Laurent Cantet vient faire un constat sans jamais offrir de réponses, ce sujet étant bien trop vaste et n’ayant à ce jour toujours aucune solution. Est-ce que les avis que nous émettions il y a quelques années reflètent forcément notre pensée d’aujourd’hui ? Est-ce qu’un simple tweet d’une centaine de caractères peut définir une personne ? Aujourd’hui Twitter est certes un outil formidable de communication mais peut aussi envoyer les personnes dans les pires travers dont celle de la provocation gratuite faite pour réagir. D’ailleurs la sphère cinéma de Twitter en est un parfait exemple lorsqu’on voit certains tweets de vidéastes promouvant allègrement le piratage ou autres absurdités de ce genre. Nous sommes loins de tweets aussi virulents que ceux d’Arthur Rambo mais c’est finalement assez proche dans ce que ça veut raconter de la société d’aujourd’hui. L’instantanéité du tweet qui empêche parfois toute réflexion, l’anonymat que ce réseau propose et cette impression d’avoir un espace libre où l’on peut s’exprimer et déverser sa colère. À tort pour Karim qui tente de se justifier en expliquant que ce Arthur Rambo n’était autre que son double maléfique qui cherchait à repousser les limites du politiquement correct. Symptôme également d’une jeunesse en colère qui a besoin de s’exprimer quitte à choquer et à outrepasser tout sens de la raison.
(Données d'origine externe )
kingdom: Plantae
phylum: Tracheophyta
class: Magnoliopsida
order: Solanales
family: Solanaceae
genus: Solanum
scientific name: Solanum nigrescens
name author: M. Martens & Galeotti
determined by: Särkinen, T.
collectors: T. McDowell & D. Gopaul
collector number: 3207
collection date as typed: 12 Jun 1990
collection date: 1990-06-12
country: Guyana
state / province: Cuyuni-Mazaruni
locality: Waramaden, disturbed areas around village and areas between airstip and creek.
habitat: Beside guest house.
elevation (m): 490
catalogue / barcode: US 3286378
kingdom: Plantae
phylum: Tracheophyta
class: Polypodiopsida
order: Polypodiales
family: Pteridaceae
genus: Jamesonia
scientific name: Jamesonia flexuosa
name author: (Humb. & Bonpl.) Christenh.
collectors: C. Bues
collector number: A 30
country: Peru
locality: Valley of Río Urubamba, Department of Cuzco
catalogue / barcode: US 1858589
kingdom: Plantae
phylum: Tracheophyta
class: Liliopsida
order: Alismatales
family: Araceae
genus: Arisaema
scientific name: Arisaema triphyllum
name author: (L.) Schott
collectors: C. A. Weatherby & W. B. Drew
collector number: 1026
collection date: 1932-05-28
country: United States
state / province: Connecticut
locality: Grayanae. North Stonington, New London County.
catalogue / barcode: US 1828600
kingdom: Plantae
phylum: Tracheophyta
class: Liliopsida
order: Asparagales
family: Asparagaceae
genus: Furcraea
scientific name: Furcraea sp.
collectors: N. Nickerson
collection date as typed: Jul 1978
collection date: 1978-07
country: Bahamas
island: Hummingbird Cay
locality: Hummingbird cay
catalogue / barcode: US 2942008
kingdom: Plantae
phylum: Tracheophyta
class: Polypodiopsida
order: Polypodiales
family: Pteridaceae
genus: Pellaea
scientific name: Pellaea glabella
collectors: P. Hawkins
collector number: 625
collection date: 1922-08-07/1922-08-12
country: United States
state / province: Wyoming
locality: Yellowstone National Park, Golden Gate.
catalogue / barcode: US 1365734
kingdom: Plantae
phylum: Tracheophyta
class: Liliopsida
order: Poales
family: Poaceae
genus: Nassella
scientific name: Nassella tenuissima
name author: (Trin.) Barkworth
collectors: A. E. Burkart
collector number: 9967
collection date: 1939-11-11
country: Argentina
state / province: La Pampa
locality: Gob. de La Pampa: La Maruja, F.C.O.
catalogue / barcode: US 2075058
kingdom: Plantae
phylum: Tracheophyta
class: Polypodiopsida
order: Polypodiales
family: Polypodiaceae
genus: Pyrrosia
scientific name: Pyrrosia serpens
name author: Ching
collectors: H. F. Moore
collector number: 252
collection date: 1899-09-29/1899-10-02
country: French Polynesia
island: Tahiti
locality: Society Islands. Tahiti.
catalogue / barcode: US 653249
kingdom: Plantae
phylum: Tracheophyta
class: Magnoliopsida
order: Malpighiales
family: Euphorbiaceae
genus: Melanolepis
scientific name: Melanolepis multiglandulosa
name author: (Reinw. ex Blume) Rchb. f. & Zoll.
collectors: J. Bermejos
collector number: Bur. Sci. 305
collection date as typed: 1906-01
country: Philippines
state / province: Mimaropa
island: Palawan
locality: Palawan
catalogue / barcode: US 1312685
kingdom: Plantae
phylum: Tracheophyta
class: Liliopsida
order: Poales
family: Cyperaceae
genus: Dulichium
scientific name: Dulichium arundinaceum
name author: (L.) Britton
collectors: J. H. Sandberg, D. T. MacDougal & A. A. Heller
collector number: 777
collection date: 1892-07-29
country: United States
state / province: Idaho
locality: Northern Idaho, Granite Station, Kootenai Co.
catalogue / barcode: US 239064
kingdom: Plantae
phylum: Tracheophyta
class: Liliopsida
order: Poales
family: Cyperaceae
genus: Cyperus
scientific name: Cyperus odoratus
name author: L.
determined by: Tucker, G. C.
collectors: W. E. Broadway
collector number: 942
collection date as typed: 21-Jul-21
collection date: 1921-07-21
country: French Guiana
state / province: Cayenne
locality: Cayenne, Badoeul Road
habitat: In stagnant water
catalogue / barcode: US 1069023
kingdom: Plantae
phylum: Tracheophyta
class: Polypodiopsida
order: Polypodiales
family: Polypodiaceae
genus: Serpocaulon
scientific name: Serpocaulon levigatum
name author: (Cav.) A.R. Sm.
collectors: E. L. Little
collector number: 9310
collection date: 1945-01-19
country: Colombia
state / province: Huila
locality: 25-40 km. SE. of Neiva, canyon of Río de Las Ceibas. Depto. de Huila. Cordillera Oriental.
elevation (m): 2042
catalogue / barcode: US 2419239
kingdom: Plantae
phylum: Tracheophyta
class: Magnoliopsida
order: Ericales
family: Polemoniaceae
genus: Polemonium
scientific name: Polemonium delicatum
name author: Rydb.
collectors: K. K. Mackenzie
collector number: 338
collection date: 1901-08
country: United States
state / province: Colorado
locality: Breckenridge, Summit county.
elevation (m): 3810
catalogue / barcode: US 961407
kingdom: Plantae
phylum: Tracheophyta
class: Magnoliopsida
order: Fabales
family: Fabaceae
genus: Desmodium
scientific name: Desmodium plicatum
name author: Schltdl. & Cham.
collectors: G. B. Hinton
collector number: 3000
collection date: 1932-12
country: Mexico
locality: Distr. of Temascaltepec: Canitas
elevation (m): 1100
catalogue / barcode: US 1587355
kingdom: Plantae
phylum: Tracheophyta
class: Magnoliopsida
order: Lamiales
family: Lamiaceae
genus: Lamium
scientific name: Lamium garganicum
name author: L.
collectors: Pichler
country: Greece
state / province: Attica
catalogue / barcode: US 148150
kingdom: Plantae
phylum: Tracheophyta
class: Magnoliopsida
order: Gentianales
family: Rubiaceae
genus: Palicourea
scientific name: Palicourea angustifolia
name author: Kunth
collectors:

Un véritable chemin de croix s’opère pour Karim sans que ce dernier ne devienne une victime ou un martyr. Ses messages ont été écrit en connaissance de cause, à lui d’assumer ses erreurs. Ne serait-ce pas ça que de grandir ? Finalement, Karim n’a que 22 ans. Peut-on réellement lui imputer des messages écrit lorsqu’il avait 15-16 ans ? Sans cautionner ses actes, Laurent Cantet pose aussi l’épineuse question des traces que ce genre de messages laissent et leur répercussion sur les nouvelles générations nées avec Twitter dans les mains. Un aspect brillamment incarné par le jeune frère de Karim dans une des scènes finales où ce dernier se reconnaît dans les tweets écrits par Arthur Rambo, chose qui permet à ce dernier d’enfin avoir ce déclic et de comprendre qu’il endosse une certaine responsabilité auprès des autres et notamment des jeunes de banlieue qui avaient enfin trouvé en lui un exemple à suivre. Toute une galerie de personnages gravite autour de Karim, ce qui permet de développer plusieurs avis pour ne jamais influencer le/la spectateur·ice. Sur un peu moins d’une heure et demie, Laurent Cantet arrive à brasser énormément de questionnements quant à la pertinence et aux répercussions des réseaux sociaux et ce qu’on y dit. Des répercussions professionnelles, personnelles mais aussi plus générales lorsque cela touche la sphère médiatique et politique où les différents partis s’en donnent à coeur joie pour faire de la récupération bien crasseuse.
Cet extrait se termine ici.